You found three ways of doing things that all do filtering at a different level. The -Filter parameter employs filtering on the provider side¹ of PowerShell, i.e. in the part that queries the file system directly. Essentially your filter is probably passed directly to FindFirstFile/FindNextFile which means that fewer results have to travel fewer layers. The -Path parameter (implied in ls .exe as it's the first parameter) works within the cmdlet itself, which is also evident in that it supports a slightly different wildcard syntax (you can use character classes here, but not in -Filter) because it is already over in PowerShell land. The slowest option here pushes filtering yet another layer up, by using the pipeline, so you get two cmdlets, passing values to each other and that's some overhead as well, of course. Note that the most flexible option here is by combining Get-ChildItem with Where-Object, whereas the direct equivalent in Unix would probably be find which replicates some of ls' functionality² to do what it does, which probably places it in a very similar spot to ls, performance-wise.
It's not uncommon for the most flexible option to be the slowest, though. In my own tests my results were 18 ms, 115 ms and 140 ms for doing those commands in $Env:Windir\system32, so the difference wasn't as big as in your case. For a quick command on the command line I feel performance is adequate in either case, unless you're doing things with very large directories. If you handle a large volume of data, regardless of whether it's files, lines, or other objects, you probably want to filter as much as you can as close to the source as you can – generally speaking.

As for buffering ... I'm not aware of, unless the cmdlet needs to have complete output of the previous one to do its work. Every result from a pipeline is passed individually from one cmdlet to the next by default. Some cmdlets do* buffer, though, e.g. Get-Content has a -ReadCount parameter that controls buffering in the cmdlet (man gc -param readcount). Sort-Object and Group-Object are the most common (for me at least) that always need complete output of the stage before to return anything, for quite obvious reasons.

However, even though I did some work on Pash, the open-source reimplementation of PowerShell, I'm not terribly well-versed in its internal workings, so take the buffering part with a grain of salt.

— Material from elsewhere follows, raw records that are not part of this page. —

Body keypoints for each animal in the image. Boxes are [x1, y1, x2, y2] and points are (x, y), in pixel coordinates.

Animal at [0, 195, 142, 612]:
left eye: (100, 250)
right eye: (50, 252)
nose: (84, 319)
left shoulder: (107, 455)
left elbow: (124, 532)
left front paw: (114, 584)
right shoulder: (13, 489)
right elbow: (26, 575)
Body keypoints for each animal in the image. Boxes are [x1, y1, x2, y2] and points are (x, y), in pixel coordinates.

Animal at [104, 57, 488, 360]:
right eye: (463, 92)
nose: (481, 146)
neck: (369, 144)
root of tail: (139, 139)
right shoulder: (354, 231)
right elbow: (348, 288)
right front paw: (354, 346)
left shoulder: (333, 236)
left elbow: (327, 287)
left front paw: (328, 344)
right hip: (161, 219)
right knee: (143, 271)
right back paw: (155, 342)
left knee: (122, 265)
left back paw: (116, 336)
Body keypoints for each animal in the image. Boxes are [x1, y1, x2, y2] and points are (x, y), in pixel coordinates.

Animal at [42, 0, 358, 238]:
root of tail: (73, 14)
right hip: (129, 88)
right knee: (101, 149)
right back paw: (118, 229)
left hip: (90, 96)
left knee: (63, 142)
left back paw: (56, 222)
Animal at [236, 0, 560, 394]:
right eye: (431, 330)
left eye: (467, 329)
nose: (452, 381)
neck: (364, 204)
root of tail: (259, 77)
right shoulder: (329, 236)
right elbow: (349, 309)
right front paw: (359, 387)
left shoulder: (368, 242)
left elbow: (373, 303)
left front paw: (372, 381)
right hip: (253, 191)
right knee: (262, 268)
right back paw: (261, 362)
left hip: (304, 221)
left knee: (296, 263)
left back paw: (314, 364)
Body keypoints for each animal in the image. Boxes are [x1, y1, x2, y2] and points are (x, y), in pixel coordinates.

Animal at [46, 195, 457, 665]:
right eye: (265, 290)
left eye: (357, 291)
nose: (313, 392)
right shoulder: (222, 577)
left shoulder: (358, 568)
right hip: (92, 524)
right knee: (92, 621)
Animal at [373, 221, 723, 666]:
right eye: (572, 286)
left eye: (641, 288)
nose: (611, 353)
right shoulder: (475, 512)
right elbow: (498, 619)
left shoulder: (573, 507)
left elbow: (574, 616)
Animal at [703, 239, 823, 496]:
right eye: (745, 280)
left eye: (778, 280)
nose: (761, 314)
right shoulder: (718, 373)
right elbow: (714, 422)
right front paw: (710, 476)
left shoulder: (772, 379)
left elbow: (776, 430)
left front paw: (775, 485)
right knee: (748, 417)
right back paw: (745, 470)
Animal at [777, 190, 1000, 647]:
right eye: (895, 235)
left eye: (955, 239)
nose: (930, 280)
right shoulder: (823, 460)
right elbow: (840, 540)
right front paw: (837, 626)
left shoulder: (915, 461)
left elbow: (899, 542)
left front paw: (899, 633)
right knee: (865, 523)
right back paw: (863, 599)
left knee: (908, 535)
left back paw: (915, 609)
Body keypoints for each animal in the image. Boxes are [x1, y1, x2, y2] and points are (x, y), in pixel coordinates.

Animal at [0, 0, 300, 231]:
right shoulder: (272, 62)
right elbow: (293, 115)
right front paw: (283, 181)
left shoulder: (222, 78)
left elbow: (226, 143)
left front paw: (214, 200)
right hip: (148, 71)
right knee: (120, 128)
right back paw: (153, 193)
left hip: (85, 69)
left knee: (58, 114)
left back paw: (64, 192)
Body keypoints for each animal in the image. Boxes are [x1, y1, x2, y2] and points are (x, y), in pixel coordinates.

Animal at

As for completeness, well, the Unix ecosystem has an enormous edge here, simply by having been there for decades and amassing tools and utilities. Since PowerShell was intended for system administrators you can expect nearly everything needed there to have PowerShell-native support. This includes files, processes, services, event logs, active directory, and various other things I know little to nothing about. Get-Command -Verb Get gives you a list of things that are supported directly that way. It seems like even configuration things like network, disks and other such things are supported by now. At Microsoft there's a rule, I think, that every new configuration GUI in Windows Server has to be built on PowerShell. Which means, everything you can do in the GUI, you can do in PowerShell, and I think you can in some cases even access the script to do the changes you just made in the GUI – e.g. for doing the same change on a few hundred machines at once, or whatever.

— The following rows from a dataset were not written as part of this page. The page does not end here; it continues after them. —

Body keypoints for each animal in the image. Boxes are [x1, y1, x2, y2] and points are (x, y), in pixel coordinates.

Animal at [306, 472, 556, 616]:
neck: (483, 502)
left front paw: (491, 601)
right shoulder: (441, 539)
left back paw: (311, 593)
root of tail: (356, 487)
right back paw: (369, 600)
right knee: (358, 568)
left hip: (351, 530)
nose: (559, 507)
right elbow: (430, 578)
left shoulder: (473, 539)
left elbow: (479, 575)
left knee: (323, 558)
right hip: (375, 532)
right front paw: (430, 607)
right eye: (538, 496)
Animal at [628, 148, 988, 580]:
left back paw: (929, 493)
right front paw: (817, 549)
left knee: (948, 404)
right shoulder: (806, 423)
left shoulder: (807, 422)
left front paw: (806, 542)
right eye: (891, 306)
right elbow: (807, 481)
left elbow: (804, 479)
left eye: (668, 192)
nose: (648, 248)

Of course, you can just work with any collection of .NET objects by virtue of the common cmdlets working with objects (gcm -noun object). For me, whenever there is no native support, .NET is often a good escape hatch, that in many cases isn't terribly inconvenient to use. You also have more control over what exactly happens at that level, because you're one abstraction level lower. As a last resort, it's still a shell. It can run any program and get its output. Output from native programs is returned as string[], line by line, and in many cases that's not worse than with cmd or any Unix shell.

_____

¹ Keep in mind, the file system is just one provider and there are others, e.g. registry, cert store, functions, variables, aliases, environment variables that work with exactly the same commands. That's why ls is an alias for Get-ChildItem and there is no Get-File, because those commands are agnostic of the underlying provider.

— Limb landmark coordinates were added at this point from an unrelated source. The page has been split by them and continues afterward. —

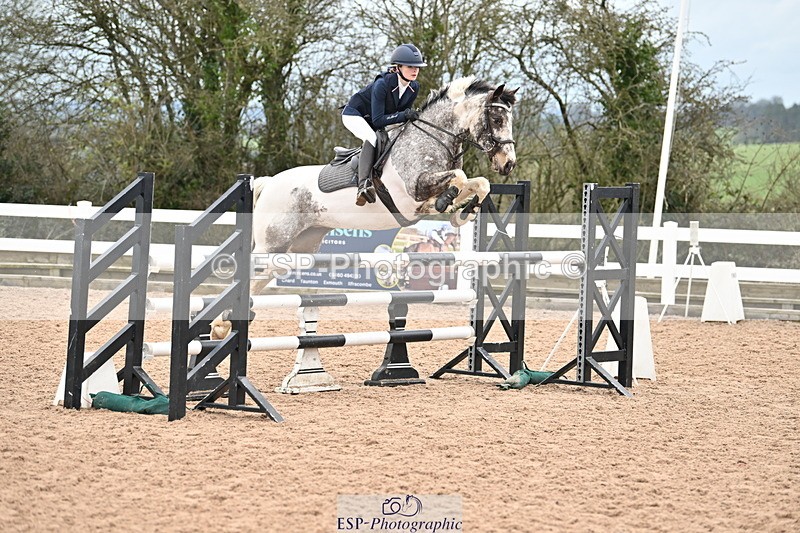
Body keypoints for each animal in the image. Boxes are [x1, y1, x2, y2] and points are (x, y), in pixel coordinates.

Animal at [251, 76, 518, 256]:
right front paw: (444, 202)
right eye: (497, 119)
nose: (509, 164)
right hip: (271, 245)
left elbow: (480, 183)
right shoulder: (415, 189)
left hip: (302, 244)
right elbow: (459, 178)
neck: (433, 137)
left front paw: (463, 212)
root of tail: (270, 182)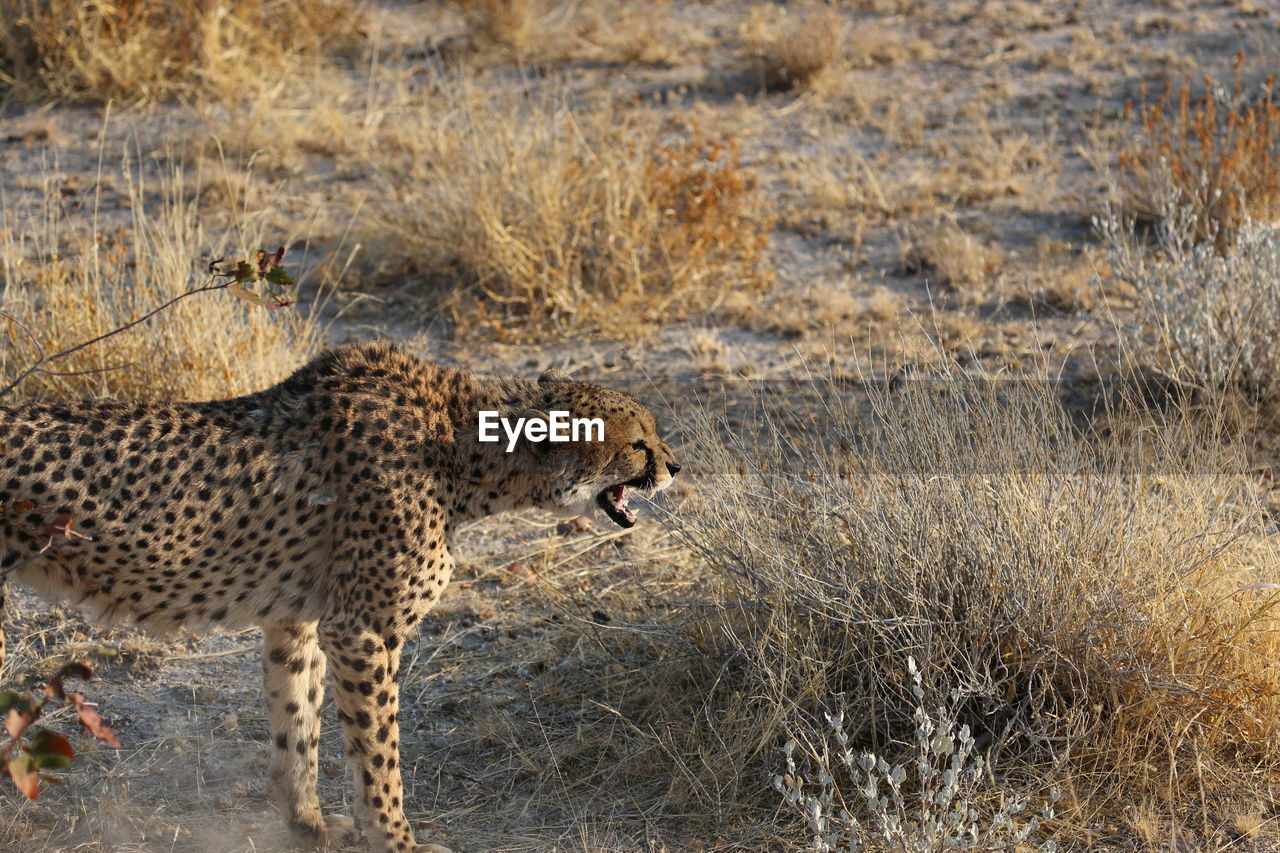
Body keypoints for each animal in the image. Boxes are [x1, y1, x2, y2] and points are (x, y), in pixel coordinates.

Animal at [0, 343, 680, 850]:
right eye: (637, 442)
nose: (674, 466)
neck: (464, 452)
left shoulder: (298, 621)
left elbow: (297, 726)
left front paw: (310, 827)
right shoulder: (363, 629)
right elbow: (378, 752)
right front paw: (397, 841)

² So much for do one thing – but understandable, because ls' output is not rich enough to filter for certain things further down in the pipeline.

aidos · on June 3, 2015

Oh yeah, I can see how the different filtering spots would make a difference.

Was just a bit surprised at the overhead of adding a command to the pipeline. A similar setup on linux would be like the following I guess (on a folder with 4600 files, 170 matching files).

    20ms time ls *.pdf
    35ms time find -maxdepth 1 -iname '*.pdf'
    60ms time ls | egrep '.pdf$'

I was more wondering if adding each additional command added so much overhead. Your numbers looks much more reasonable. Maybe the article I read had a big step due to filesystem / caching or something.